--- START ---

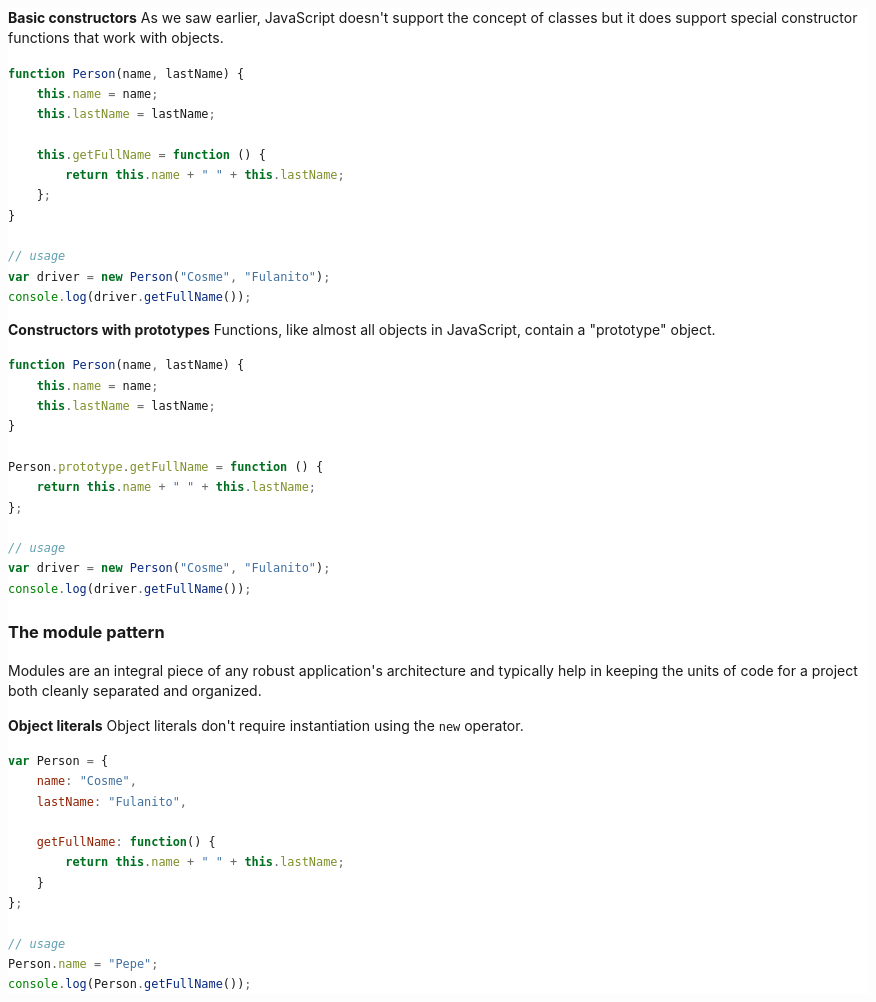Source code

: **Basic constructors**
As we saw earlier, JavaScript doesn't support the concept of classes but it does support special constructor functions that work with objects.

```javascript
function Person(name, lastName) {
	this.name = name;
	this.lastName = lastName;
	
	this.getFullName = function () {
		return this.name + " " + this.lastName;
	};
}

// usage
var driver = new Person("Cosme", "Fulanito");
console.log(driver.getFullName());
```

**Constructors with prototypes**
Functions, like almost all objects in JavaScript, contain a "prototype" object. 

```javascript
function Person(name, lastName) {
	this.name = name;
	this.lastName = lastName;
}

Person.prototype.getFullName = function () {
	return this.name + " " + this.lastName;
};

// usage
var driver = new Person("Cosme", "Fulanito");
console.log(driver.getFullName());
```

### The module pattern
Modules are an integral piece of any robust application's architecture and typically help in keeping the units of code for a project both cleanly separated and organized.

**Object literals**
Object literals don't require instantiation using the `new` operator.

```javascript
var Person = {
	name: "Cosme",
	lastName: "Fulanito",
	
	getFullName: function() {
		return this.name + " " + this.lastName;
	}
};

// usage
Person.name = "Pepe";
console.log(Person.getFullName());
```
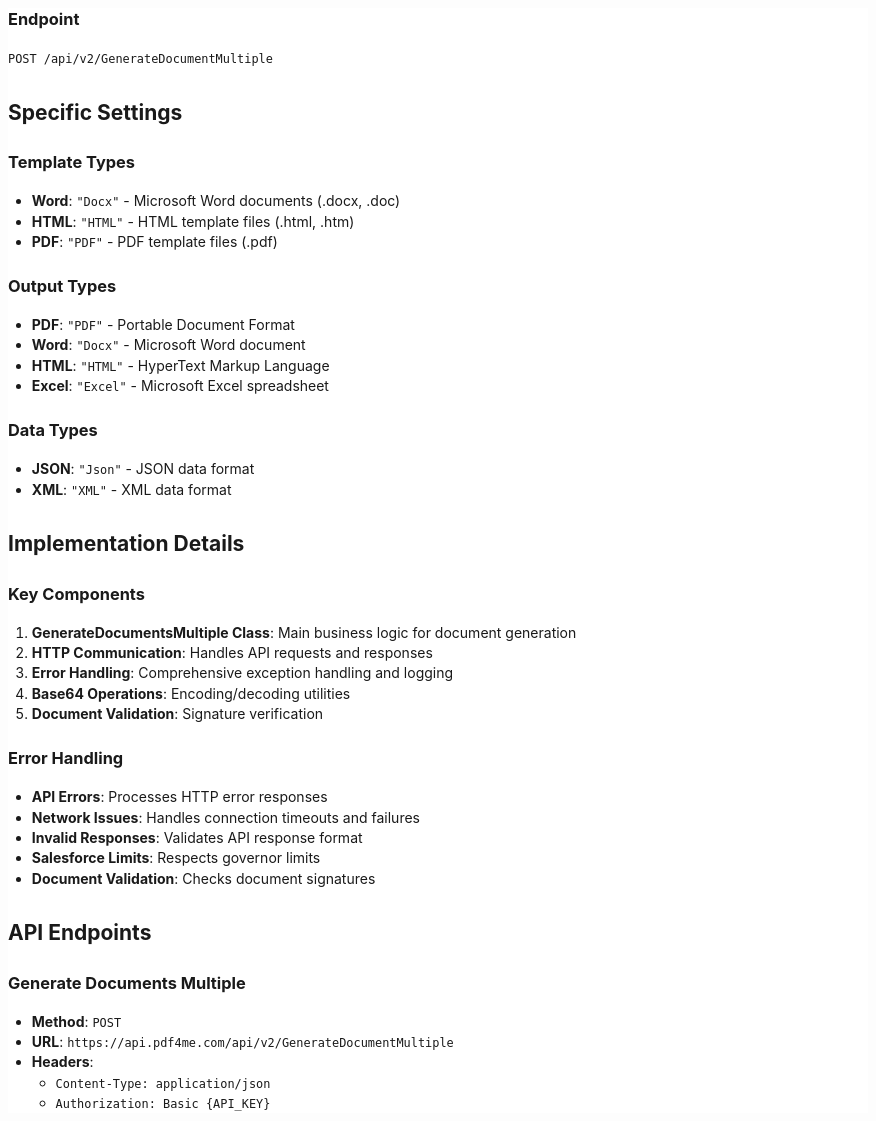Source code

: ### Endpoint
```
POST /api/v2/GenerateDocumentMultiple
```

## Specific Settings

### Template Types
- **Word**: `"Docx"` - Microsoft Word documents (.docx, .doc)
- **HTML**: `"HTML"` - HTML template files (.html, .htm)
- **PDF**: `"PDF"` - PDF template files (.pdf)

### Output Types
- **PDF**: `"PDF"` - Portable Document Format
- **Word**: `"Docx"` - Microsoft Word document
- **HTML**: `"HTML"` - HyperText Markup Language
- **Excel**: `"Excel"` - Microsoft Excel spreadsheet

### Data Types
- **JSON**: `"Json"` - JSON data format
- **XML**: `"XML"` - XML data format

## Implementation Details

### Key Components

1. **GenerateDocumentsMultiple Class**: Main business logic for document generation
2. **HTTP Communication**: Handles API requests and responses
3. **Error Handling**: Comprehensive exception handling and logging
4. **Base64 Operations**: Encoding/decoding utilities
5. **Document Validation**: Signature verification

### Error Handling

- **API Errors**: Processes HTTP error responses
- **Network Issues**: Handles connection timeouts and failures
- **Invalid Responses**: Validates API response format
- **Salesforce Limits**: Respects governor limits
- **Document Validation**: Checks document signatures

## API Endpoints

### Generate Documents Multiple
- **Method**: `POST`
- **URL**: `https://api.pdf4me.com/api/v2/GenerateDocumentMultiple`
- **Headers**: 
  - `Content-Type: application/json`
  - `Authorization: Basic {API_KEY}`
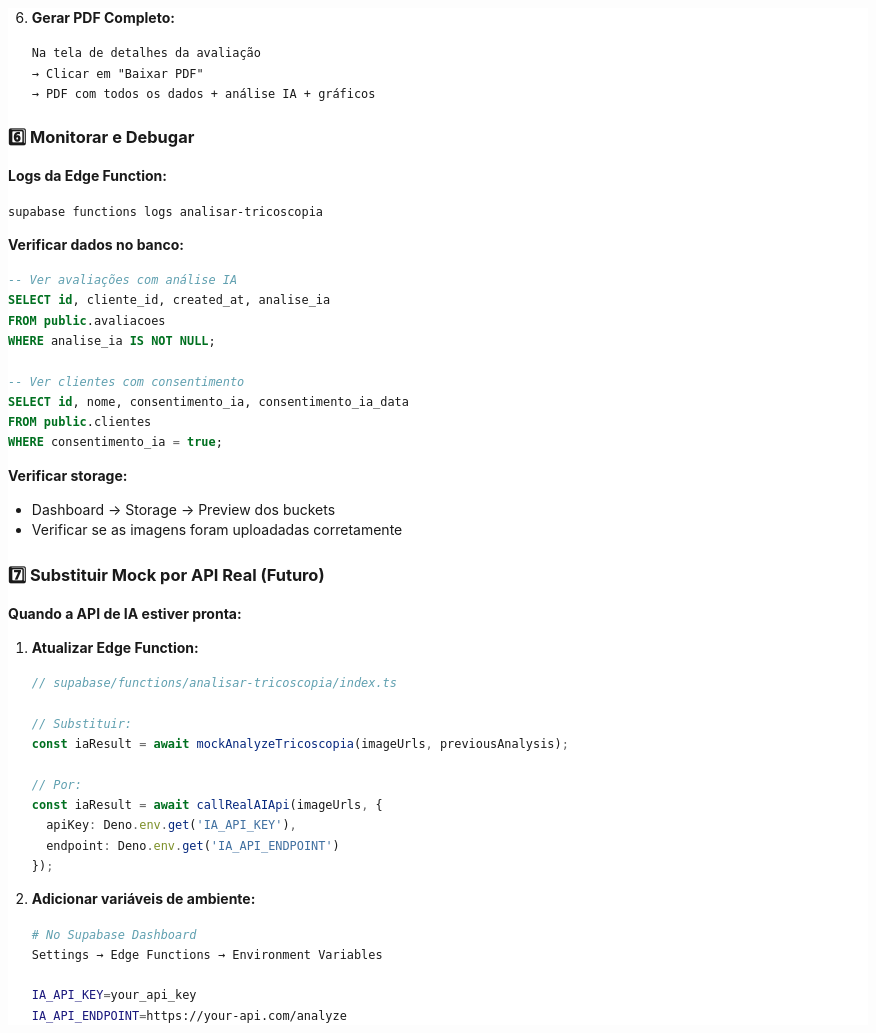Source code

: 6. **Gerar PDF Completo:**
   ```
   Na tela de detalhes da avaliação
   → Clicar em "Baixar PDF"
   → PDF com todos os dados + análise IA + gráficos
   ```

### 6️⃣ Monitorar e Debugar

**Logs da Edge Function:**
```bash
supabase functions logs analisar-tricoscopia
```

**Verificar dados no banco:**
```sql
-- Ver avaliações com análise IA
SELECT id, cliente_id, created_at, analise_ia 
FROM public.avaliacoes 
WHERE analise_ia IS NOT NULL;

-- Ver clientes com consentimento
SELECT id, nome, consentimento_ia, consentimento_ia_data 
FROM public.clientes 
WHERE consentimento_ia = true;
```

**Verificar storage:**
- Dashboard → Storage → Preview dos buckets
- Verificar se as imagens foram uploadadas corretamente

### 7️⃣ Substituir Mock por API Real (Futuro)

**Quando a API de IA estiver pronta:**

1. **Atualizar Edge Function:**
   ```typescript
   // supabase/functions/analisar-tricoscopia/index.ts
   
   // Substituir:
   const iaResult = await mockAnalyzeTricoscopia(imageUrls, previousAnalysis);
   
   // Por:
   const iaResult = await callRealAIApi(imageUrls, {
     apiKey: Deno.env.get('IA_API_KEY'),
     endpoint: Deno.env.get('IA_API_ENDPOINT')
   });
   ```

2. **Adicionar variáveis de ambiente:**
   ```bash
   # No Supabase Dashboard
   Settings → Edge Functions → Environment Variables
   
   IA_API_KEY=your_api_key
   IA_API_ENDPOINT=https://your-api.com/analyze
   ```
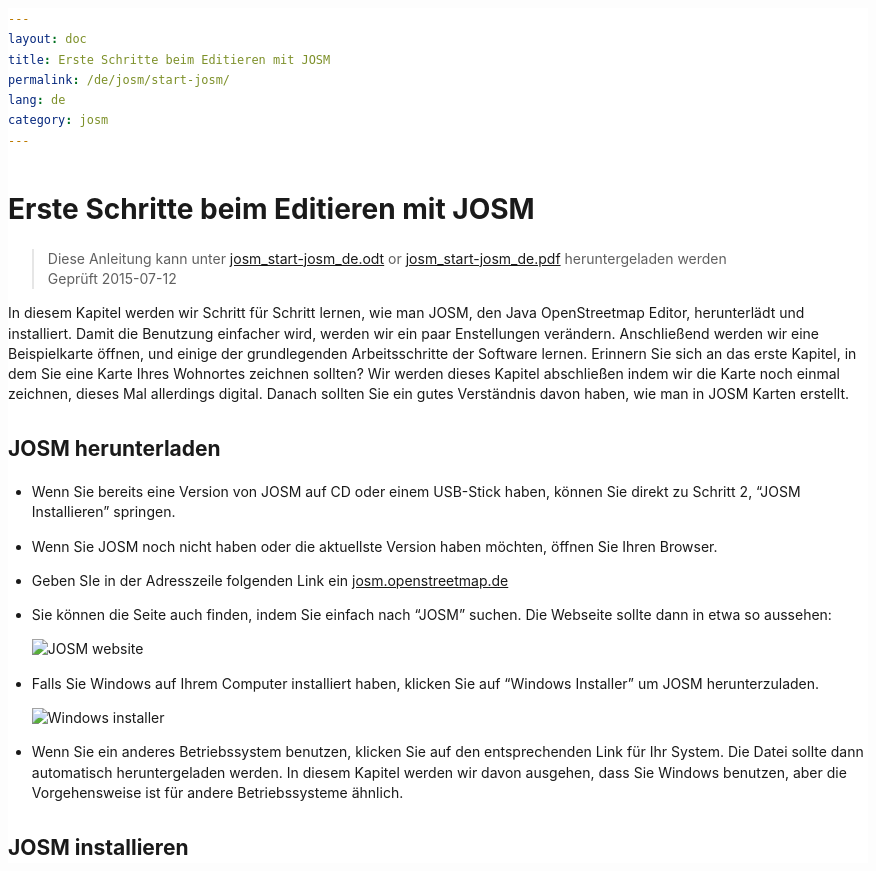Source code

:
 ```yaml
---
layout: doc
title: Erste Schritte beim Editieren mit JOSM
permalink: /de/josm/start-josm/
lang: de
category: josm
---
```


Erste Schritte beim Editieren mit JOSM
=============================  

> Diese Anleitung kann unter [josm_start-josm_de.odt](/files/josm_start-josm_de.odt) or [josm_start-josm_de.pdf](/files/josm_start-josm_de.pdf) heruntergeladen werden  
> Geprüft 2015-07-12  

In diesem Kapitel werden wir Schritt für Schritt lernen, wie man JOSM, den Java OpenStreetmap Editor, herunterlädt und installiert. Damit die Benutzung einfacher wird, werden wir ein paar Enstellungen verändern. Anschließend werden wir eine Beispielkarte öffnen, und einige der grundlegenden Arbeitsschritte der Software lernen.
Erinnern Sie sich an das erste Kapitel, 
in dem Sie eine Karte Ihres Wohnortes zeichnen sollten?
Wir werden dieses Kapitel abschließen indem wir die Karte noch einmal zeichnen, 
dieses Mal allerdings digital. Danach sollten Sie ein gutes Verständnis davon haben, 
wie man in JOSM Karten erstellt.

JOSM herunterladen
-------------

- Wenn Sie bereits eine Version von JOSM auf CD oder einem USB-Stick haben,
  können Sie direkt zu Schritt 2, “JOSM Installieren” springen.
- Wenn Sie JOSM noch nicht haben oder die aktuellste Version haben möchten, 
  öffnen Sie Ihren Browser.
   
- Geben SIe in der Adresszeile folgenden Link ein
  [josm.openstreetmap.de](http://josm.openstreetmap.de)
- Sie können die Seite auch finden, indem Sie einfach nach “JOSM” suchen.
Die Webseite sollte dann in etwa so aussehen:

  ![JOSM website][]

- Falls Sie Windows auf Ihrem Computer installiert haben, klicken Sie auf “Windows Installer” um JOSM herunterzuladen.

  ![Windows installer][]

- Wenn Sie ein anderes Betriebssystem benutzen,
  klicken Sie auf den entsprechenden Link für Ihr System.
  Die Datei sollte dann automatisch heruntergeladen werden. In diesem Kapitel werden wir davon ausgehen, dass Sie Windows benutzen, 
  aber die Vorgehensweise ist für andere Betriebssysteme ähnlich.

JOSM installieren
------------


[JOSM website]: /images/josm/josm-website.png
[Windows installer]: /images/josm/windows-installer.png
[JOSM splash page]: /images/josm/josm-splash-page.de.png
[Preferences window]: /images/josm/josm_preferences.de.png
[Look and feel]: /images/josm/josm_look-and-feel.de.png
[Open file]: /images/josm/josm_open-file.png
[Sample file]: /images/josm/josm_sample-file.de.png
[Scale bar]: /images/josm/josm_scale-bar.png
[Select tool]: /images/josm/josm_select-tool.png
[Draw tool]: /images/josm/josm_draw-tool.png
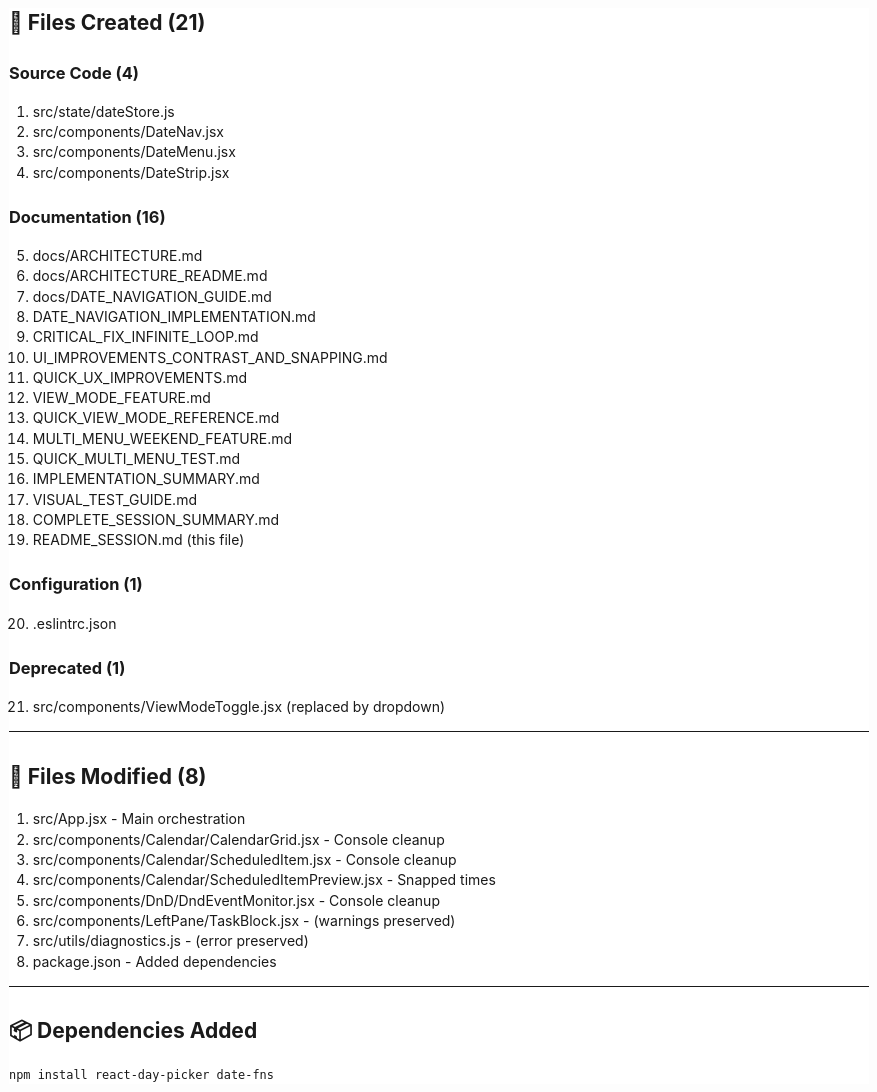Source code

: 
## 📁 Files Created (21)

### Source Code (4)
1. src/state/dateStore.js
2. src/components/DateNav.jsx
3. src/components/DateMenu.jsx
4. src/components/DateStrip.jsx

### Documentation (16)
5. docs/ARCHITECTURE.md
6. docs/ARCHITECTURE_README.md
7. docs/DATE_NAVIGATION_GUIDE.md
8. DATE_NAVIGATION_IMPLEMENTATION.md
9. CRITICAL_FIX_INFINITE_LOOP.md
10. UI_IMPROVEMENTS_CONTRAST_AND_SNAPPING.md
11. QUICK_UX_IMPROVEMENTS.md
12. VIEW_MODE_FEATURE.md
13. QUICK_VIEW_MODE_REFERENCE.md
14. MULTI_MENU_WEEKEND_FEATURE.md
15. QUICK_MULTI_MENU_TEST.md
16. IMPLEMENTATION_SUMMARY.md
17. VISUAL_TEST_GUIDE.md
18. COMPLETE_SESSION_SUMMARY.md
19. README_SESSION.md (this file)

### Configuration (1)
20. .eslintrc.json

### Deprecated (1)
21. src/components/ViewModeToggle.jsx (replaced by dropdown)

---

## 🔧 Files Modified (8)

1. src/App.jsx - Main orchestration
2. src/components/Calendar/CalendarGrid.jsx - Console cleanup
3. src/components/Calendar/ScheduledItem.jsx - Console cleanup
4. src/components/Calendar/ScheduledItemPreview.jsx - Snapped times
5. src/components/DnD/DndEventMonitor.jsx - Console cleanup
6. src/components/LeftPane/TaskBlock.jsx - (warnings preserved)
7. src/utils/diagnostics.js - (error preserved)
8. package.json - Added dependencies

---

## 📦 Dependencies Added

```bash
npm install react-day-picker date-fns
```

--- END ---

# [GOAL OF THE EXERCISE]
Leave out the pictures and repeat exactly the lines from the start of the material through the line that contains "### Output Types", both included.

# [YOUR RESPONSE]
Source code

: **Basic constructors**
As we saw earlier, JavaScript doesn't support the concept of classes but it does support special constructor functions that work with objects.

```javascript
function Person(name, lastName) {
	this.name = name;
	this.lastName = lastName;
	
	this.getFullName = function () {
		return this.name + " " + this.lastName;
	};
}

// usage
var driver = new Person("Cosme", "Fulanito");
console.log(driver.getFullName());
```

**Constructors with prototypes**
Functions, like almost all objects in JavaScript, contain a "prototype" object. 

```javascript
function Person(name, lastName) {
	this.name = name;
	this.lastName = lastName;
}

Person.prototype.getFullName = function () {
	return this.name + " " + this.lastName;
};

// usage
var driver = new Person("Cosme", "Fulanito");
console.log(driver.getFullName());
```

### The module pattern
Modules are an integral piece of any robust application's architecture and typically help in keeping the units of code for a project both cleanly separated and organized.

**Object literals**
Object literals don't require instantiation using the `new` operator.

```javascript
var Person = {
	name: "Cosme",
	lastName: "Fulanito",
	
	getFullName: function() {
		return this.name + " " + this.lastName;
	}
};

// usage
Person.name = "Pepe";
console.log(Person.getFullName());
```
Source code

: ### Endpoint
```
POST /api/v2/GenerateDocumentMultiple
```

## Specific Settings

### Template Types
- **Word**: `"Docx"` - Microsoft Word documents (.docx, .doc)
- **HTML**: `"HTML"` - HTML template files (.html, .htm)
- **PDF**: `"PDF"` - PDF template files (.pdf)

### Output Types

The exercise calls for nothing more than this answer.